Le colpe dei capi
Alessandro Alfieri, Vice Segretario del Partito Democratico della Lombardia e Consigliere regionale del Pd analizza la situazione politica all'indomani dello scandalo che ha coinvolto i vertici della Lega Nord
Se qualcuno pensa che la Lega sia in difficoltà solo per la sua sventurata gestione familistica, sbaglia. E se ritiene di doverla sfidare unicamente su quel terreno, sbaglia una seconda volta.
Le vicende di questi giorni rappresentano il detonatore di un disagio che cova da tempo nella base leghista: i risentimenti personali si saldano alla frustrazione per le scelte politiche non condivise. Come i tanti bocconi amari ingoiati per prolungare l’esistenza del governo Berlusconi (e dei suoi ministri, quelli leghisti compresi).
La Lega va inchiodata alle proprie responsabilità politiche. Per non aver risposto concretamente alle domande del nord del Paese: una più equa distribuzione delle risorse fra i diversi livelli di governo, una maggiore semplificazione nel rapporto con la pubblica amministrazione, un sostegno nella competizione internazionale promuovendo investimenti in infrastrutture e aiuti all’export. La “questione settentrionale” è ancora lì.

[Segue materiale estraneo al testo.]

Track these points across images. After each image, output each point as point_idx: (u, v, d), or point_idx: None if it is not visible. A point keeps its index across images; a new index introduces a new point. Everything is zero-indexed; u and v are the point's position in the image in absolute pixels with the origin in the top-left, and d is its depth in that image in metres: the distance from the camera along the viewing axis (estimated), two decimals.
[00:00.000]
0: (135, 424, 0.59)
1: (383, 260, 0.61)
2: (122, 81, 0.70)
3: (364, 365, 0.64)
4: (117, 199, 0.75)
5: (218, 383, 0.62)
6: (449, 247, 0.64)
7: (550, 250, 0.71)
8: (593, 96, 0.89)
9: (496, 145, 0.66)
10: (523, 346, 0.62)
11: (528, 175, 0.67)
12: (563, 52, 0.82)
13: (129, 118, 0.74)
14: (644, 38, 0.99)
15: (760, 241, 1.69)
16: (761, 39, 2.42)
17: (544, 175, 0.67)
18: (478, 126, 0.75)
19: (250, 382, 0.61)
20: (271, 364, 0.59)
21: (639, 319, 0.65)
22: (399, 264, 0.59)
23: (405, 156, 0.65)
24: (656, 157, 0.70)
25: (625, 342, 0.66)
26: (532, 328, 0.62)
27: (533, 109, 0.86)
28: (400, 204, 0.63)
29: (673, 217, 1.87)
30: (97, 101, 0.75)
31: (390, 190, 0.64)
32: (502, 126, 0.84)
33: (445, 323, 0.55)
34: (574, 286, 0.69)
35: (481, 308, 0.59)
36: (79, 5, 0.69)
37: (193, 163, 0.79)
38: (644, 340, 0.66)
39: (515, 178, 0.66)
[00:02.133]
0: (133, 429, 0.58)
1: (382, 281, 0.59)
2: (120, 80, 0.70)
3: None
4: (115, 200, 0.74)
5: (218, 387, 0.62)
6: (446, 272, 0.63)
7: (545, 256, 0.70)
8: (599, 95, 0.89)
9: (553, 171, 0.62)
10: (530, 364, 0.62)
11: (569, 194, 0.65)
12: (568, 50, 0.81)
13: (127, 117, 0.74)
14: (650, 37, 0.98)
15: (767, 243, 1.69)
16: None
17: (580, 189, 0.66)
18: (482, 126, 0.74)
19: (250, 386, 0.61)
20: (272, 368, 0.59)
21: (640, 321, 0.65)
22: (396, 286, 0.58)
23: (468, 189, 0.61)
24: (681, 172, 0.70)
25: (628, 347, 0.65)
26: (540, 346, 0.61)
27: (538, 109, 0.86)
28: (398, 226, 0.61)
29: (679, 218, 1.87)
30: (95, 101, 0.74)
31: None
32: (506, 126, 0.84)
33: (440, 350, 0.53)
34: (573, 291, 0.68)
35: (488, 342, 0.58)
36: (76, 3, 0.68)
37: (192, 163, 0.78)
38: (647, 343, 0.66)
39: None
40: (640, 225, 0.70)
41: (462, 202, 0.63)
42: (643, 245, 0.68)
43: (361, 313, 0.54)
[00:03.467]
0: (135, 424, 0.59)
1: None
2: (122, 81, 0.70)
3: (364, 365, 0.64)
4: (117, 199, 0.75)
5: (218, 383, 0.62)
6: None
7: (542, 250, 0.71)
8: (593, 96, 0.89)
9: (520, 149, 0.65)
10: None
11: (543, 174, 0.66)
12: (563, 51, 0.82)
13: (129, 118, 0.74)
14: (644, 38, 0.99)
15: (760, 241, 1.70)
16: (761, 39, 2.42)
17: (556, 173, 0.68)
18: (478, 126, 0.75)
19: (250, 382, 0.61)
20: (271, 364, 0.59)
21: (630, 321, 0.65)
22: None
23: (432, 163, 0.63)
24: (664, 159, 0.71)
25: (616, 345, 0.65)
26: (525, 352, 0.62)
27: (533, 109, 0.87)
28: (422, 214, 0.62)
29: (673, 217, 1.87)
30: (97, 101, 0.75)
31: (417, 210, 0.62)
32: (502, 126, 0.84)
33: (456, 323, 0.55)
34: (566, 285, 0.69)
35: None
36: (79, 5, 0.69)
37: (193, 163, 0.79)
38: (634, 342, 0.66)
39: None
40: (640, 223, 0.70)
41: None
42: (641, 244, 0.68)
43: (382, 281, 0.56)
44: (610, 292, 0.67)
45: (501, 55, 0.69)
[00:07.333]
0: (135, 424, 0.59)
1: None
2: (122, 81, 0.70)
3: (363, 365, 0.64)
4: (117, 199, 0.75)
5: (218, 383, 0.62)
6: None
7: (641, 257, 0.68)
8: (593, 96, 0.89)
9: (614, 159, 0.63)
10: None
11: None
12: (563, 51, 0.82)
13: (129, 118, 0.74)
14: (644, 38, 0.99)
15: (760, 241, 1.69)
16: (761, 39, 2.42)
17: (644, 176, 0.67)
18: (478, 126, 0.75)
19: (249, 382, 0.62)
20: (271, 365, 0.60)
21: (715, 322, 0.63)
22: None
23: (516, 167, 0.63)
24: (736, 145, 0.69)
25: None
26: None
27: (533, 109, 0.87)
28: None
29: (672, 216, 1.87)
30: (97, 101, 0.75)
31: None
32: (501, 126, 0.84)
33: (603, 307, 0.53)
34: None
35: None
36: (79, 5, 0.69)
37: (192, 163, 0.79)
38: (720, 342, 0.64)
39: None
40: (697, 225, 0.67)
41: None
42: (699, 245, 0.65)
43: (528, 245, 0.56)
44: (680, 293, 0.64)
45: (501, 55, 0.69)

Certo, i fatti emersi in questi giorni sono a dir poco sconcertanti. Un colpo durissimo per chi ha inveito per anni contro “Roma ladrona”. Non bastasse, si assiste ad un vero e proprio cortocircuito in casa Lega. L’operazione “pulizia “ invocata da Maroni sembra essere a senso unico. Renzo Bossi, formalmente non indagato, annuncia le sue dimissioni da Consigliere Regionale travolto dalle confessioni di autisti e segretarie. Davide Boni invece, indagato per corruzione, rimane aggrappato al suo scranno di Presidente del Consiglio Regionale e non sembra intenzionato a nessun passo indietro. Assolto dal “tribunale di Via Bellerio”.
In questo caso, come in tutti questi anni, le scelte politiche sono state condivise da Bossi, Maroni e Calderoli. L’occupazione degli incarichi e dei posti di potere è stata praticata dal leader quanto dai suoi colonnelli in maniera sistematica: dai ministeri alle partecipazioni statali, dalle società regionali alle ex municipalizzate. Che Renzo Bossi possa essere il capro espiatorio di tutto questo ci credono in pochi. Che Roberto Maroni possa essere il salvatore della patria (padana) ci crede qualcuno in più.
Ecco perché il Partito Democratico farebbe bene ad evitare accreditamenti avventati o, peggio, distinzioni tra buoni e cattivi nel campo avverso; rilanciando invece la sfida – tutta politica – sui temi della questione settentrionale. A partire dall’attuazione del federalismo. Passate le polemiche di questi giorni, le elezioni amministrative sono il primo banco di prova per declinare in chiave locale questa sfida. Non sprechiamo l’occasione.